(Selected passage):

*** Begin section ***

I like to be honest with you all and lately I’ve been feeling down and out, both with my blog and with my life outside of it. I’d like to blame the weather or the universe, but the truth is, I really don’t know what’s been draining me of so much of creativity and mental space. I could go on a ten-hour rant about how busy, stressful, confusing, and complicated getting old is. I’ve said it so many times before, but adulting friggen sucks. In many ways, I feel like all I have the time and energy to do these days is get up, go to work, and go back to bed. And please, before too many of you jump on the work-life-balance bandwagon, just know that I freaking love my job, so this is in no way a reflection of my work. It’s simply a reflection of me.

*** End section ***

(Assignment):
Copy the blog post again, everything from "I like to be" down to "reflection of me.", and swap "weather" for "season". The listing has nothing to do with the blog post.

(Provided records):
*** Begin section ***

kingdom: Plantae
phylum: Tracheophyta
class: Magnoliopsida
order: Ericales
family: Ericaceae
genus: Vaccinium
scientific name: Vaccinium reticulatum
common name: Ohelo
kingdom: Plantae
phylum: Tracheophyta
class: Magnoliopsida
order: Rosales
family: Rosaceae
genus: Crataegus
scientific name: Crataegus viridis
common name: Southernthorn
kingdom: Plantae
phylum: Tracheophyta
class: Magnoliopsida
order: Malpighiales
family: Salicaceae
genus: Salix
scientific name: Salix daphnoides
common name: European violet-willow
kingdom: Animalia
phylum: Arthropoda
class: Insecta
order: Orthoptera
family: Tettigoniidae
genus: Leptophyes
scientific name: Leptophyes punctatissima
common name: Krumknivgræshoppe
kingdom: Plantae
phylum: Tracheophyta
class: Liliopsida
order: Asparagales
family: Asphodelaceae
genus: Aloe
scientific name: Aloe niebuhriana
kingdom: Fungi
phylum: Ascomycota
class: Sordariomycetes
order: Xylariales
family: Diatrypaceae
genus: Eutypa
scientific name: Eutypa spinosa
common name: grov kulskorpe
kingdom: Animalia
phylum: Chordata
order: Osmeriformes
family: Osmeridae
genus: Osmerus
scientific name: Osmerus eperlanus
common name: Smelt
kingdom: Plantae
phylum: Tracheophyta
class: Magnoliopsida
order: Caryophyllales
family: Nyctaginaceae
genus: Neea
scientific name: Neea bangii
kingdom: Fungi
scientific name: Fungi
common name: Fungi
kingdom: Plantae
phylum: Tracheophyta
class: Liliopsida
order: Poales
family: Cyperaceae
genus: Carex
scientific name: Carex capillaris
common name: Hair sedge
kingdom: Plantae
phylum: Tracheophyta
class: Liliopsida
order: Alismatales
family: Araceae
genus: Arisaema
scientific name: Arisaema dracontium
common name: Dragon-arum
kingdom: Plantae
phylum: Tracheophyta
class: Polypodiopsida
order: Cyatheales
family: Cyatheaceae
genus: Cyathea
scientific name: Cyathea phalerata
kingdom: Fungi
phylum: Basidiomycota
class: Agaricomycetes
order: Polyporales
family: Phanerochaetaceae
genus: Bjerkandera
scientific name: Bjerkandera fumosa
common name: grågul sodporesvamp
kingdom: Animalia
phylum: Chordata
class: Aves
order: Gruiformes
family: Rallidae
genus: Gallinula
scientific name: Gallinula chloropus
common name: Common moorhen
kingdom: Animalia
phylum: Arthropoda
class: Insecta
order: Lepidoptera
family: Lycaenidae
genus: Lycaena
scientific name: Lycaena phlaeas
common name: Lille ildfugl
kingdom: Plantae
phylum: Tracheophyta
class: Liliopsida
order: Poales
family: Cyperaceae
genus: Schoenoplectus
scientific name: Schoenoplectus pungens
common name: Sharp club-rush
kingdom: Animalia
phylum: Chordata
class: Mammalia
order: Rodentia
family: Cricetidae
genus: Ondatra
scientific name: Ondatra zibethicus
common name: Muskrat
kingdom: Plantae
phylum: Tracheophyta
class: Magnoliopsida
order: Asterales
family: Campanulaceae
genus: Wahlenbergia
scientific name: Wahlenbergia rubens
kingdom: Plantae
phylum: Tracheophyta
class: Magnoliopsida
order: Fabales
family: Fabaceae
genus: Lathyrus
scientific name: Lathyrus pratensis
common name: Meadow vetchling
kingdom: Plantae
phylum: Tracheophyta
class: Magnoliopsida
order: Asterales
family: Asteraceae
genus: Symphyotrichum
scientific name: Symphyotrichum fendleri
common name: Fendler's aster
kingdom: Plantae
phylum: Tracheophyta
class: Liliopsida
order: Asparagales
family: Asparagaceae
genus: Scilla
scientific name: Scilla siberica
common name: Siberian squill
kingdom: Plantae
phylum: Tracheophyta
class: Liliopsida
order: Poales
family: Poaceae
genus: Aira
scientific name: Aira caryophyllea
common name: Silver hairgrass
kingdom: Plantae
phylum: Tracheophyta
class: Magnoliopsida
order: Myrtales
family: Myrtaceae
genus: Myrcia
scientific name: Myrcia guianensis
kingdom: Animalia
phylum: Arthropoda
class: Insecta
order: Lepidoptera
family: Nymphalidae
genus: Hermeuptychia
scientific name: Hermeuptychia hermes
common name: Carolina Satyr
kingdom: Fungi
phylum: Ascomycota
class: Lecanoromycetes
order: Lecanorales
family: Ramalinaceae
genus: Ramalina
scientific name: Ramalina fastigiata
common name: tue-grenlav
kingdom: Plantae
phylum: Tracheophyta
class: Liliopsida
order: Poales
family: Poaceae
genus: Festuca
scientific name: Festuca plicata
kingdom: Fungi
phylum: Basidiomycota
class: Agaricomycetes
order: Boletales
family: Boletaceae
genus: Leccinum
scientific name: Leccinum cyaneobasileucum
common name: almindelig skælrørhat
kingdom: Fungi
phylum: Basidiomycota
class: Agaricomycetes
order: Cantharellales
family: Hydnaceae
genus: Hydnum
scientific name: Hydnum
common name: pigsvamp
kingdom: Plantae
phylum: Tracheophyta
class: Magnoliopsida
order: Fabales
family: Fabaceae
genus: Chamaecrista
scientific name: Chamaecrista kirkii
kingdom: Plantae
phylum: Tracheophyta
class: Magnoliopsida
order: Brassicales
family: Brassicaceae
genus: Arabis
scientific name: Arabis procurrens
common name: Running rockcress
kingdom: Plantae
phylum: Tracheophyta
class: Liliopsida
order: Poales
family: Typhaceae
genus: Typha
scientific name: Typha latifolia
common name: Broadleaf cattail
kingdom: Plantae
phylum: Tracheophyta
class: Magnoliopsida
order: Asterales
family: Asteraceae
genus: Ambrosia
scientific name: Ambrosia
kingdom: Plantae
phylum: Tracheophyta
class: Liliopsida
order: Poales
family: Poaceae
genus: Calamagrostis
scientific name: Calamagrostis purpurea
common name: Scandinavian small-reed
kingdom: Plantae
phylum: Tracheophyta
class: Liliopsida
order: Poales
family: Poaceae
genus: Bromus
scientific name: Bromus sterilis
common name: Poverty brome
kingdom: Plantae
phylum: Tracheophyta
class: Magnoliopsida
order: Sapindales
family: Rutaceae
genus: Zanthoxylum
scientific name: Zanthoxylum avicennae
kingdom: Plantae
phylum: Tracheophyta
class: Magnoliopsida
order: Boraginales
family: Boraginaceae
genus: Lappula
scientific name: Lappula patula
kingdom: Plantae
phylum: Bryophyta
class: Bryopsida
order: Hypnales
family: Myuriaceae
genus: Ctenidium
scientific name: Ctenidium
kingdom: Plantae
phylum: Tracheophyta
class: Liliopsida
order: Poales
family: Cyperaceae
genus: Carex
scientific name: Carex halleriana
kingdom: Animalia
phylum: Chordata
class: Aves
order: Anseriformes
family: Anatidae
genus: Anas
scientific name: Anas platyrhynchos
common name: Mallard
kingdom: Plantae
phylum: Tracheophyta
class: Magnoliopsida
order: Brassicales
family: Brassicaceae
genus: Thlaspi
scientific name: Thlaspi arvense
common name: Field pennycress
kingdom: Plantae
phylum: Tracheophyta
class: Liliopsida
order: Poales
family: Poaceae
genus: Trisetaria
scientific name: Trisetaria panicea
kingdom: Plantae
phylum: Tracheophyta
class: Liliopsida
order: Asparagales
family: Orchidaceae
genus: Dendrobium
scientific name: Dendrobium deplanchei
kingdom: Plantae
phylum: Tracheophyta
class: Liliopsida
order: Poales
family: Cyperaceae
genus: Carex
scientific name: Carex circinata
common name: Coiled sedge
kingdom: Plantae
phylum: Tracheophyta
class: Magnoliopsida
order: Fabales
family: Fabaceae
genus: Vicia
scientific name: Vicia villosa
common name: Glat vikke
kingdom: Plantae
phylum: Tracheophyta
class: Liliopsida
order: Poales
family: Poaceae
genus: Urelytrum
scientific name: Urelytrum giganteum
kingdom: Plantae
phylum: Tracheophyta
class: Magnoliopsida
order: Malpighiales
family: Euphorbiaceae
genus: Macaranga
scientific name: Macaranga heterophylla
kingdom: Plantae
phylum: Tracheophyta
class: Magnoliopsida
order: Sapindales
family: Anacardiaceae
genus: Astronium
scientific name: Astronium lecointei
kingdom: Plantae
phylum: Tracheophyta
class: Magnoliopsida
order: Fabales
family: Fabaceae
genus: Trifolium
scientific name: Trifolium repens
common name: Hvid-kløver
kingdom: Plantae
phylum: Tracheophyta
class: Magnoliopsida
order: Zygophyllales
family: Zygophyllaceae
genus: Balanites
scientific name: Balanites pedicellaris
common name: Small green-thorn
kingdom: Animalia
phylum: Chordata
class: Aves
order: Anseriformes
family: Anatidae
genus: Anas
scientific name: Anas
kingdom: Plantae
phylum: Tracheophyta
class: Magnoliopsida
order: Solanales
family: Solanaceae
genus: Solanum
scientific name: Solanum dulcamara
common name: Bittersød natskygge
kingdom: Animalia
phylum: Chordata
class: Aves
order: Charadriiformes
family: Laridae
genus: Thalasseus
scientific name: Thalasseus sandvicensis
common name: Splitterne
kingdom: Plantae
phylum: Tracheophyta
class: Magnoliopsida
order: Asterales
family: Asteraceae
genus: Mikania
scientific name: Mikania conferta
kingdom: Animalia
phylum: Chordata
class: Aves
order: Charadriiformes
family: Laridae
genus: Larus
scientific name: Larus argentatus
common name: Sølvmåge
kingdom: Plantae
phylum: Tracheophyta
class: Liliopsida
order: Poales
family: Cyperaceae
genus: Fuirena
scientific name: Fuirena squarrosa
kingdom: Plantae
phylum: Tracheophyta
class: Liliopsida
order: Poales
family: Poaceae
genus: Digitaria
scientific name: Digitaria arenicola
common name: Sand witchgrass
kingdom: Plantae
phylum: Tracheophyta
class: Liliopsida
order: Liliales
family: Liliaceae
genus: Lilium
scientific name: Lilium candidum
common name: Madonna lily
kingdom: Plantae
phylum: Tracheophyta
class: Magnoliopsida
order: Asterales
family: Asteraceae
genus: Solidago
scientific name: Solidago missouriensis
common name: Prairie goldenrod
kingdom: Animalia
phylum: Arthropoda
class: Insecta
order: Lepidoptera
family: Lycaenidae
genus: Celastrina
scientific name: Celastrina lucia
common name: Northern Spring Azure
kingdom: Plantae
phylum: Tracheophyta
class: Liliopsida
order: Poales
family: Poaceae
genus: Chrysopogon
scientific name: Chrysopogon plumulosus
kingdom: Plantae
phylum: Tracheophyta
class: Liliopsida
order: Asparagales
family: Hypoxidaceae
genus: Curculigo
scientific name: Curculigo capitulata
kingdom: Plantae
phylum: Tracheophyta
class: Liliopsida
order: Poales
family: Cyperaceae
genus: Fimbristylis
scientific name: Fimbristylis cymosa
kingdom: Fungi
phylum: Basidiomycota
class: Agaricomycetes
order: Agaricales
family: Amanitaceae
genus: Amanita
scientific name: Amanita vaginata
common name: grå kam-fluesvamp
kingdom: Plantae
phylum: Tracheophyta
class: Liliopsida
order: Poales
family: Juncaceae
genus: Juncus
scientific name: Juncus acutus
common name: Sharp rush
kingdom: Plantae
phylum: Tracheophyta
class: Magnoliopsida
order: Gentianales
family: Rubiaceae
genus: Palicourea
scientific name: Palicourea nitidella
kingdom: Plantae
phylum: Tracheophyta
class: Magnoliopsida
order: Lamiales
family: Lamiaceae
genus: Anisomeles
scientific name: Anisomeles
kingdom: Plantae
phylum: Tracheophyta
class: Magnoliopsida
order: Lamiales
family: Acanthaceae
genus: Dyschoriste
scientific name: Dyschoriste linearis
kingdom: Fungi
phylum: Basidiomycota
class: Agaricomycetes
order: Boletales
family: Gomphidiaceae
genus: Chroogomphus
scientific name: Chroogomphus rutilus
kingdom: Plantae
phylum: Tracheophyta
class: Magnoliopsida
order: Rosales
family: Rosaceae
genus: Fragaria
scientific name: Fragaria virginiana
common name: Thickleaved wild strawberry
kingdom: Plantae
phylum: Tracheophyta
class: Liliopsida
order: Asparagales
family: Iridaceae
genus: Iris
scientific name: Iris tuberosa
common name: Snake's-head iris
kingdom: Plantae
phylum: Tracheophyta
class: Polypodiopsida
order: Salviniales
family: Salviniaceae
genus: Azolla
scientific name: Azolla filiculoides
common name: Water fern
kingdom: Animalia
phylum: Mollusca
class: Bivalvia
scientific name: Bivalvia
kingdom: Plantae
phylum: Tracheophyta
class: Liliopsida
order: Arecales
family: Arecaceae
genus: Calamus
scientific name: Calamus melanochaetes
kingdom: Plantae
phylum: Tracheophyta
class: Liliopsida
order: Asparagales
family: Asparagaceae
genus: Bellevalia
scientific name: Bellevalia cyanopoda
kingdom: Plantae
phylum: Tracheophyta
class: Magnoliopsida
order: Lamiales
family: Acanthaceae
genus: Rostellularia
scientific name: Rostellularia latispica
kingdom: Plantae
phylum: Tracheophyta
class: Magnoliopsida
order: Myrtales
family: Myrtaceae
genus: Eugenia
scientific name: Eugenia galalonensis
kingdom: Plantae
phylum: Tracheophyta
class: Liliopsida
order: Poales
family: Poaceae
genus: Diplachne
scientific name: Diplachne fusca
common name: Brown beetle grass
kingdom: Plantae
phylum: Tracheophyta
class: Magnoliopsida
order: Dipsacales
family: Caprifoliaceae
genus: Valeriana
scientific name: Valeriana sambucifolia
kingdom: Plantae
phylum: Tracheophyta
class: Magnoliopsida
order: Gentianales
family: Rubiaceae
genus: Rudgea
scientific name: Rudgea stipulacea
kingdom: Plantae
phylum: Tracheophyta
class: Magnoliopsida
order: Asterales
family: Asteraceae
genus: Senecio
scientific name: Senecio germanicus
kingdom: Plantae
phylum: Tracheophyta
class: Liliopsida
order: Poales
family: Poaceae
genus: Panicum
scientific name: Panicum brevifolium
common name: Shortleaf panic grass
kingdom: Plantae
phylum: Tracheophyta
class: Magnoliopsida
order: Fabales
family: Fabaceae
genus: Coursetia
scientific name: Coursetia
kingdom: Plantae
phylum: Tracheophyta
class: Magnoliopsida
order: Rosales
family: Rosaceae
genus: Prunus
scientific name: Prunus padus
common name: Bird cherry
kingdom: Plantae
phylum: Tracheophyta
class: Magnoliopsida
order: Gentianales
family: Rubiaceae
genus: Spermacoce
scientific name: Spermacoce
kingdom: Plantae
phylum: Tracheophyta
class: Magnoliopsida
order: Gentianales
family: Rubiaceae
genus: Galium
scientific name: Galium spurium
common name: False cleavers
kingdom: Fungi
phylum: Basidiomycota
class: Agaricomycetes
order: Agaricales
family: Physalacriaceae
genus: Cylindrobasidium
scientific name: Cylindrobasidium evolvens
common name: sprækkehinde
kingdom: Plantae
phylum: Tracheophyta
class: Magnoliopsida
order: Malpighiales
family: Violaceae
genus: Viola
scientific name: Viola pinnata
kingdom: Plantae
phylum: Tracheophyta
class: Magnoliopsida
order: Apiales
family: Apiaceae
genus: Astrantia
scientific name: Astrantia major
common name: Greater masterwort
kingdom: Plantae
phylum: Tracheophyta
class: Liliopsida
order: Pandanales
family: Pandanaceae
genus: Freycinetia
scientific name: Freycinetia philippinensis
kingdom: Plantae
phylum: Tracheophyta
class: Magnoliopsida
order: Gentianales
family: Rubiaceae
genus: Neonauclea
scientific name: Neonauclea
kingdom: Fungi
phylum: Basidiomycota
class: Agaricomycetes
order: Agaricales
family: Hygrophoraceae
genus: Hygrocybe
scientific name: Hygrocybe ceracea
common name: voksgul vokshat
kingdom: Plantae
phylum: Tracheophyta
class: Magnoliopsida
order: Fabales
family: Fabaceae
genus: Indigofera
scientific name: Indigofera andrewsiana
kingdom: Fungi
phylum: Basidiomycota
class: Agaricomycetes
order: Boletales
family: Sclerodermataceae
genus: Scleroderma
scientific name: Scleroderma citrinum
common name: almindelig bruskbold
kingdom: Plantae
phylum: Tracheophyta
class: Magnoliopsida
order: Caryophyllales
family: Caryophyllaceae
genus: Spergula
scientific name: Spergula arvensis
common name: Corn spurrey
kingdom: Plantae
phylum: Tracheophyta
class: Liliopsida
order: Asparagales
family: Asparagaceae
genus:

*** End section ***

(Exercise answer):
I like to be honest with you all and lately I’ve been feeling down and out, both with my blog and with my life outside of it. I’d like to blame the season or the universe, but the truth is, I really don’t know what’s been draining me of so much of creativity and mental space. I could go on a ten-hour rant about how busy, stressful, confusing, and complicated getting old is. I’ve said it so many times before, but adulting friggen sucks. In many ways, I feel like all I have the time and energy to do these days is get up, go to work, and go back to bed. And please, before too many of you jump on the work-life-balance bandwagon, just know that I freaking love my job, so this is in no way a reflection of my work. It’s simply a reflection of me.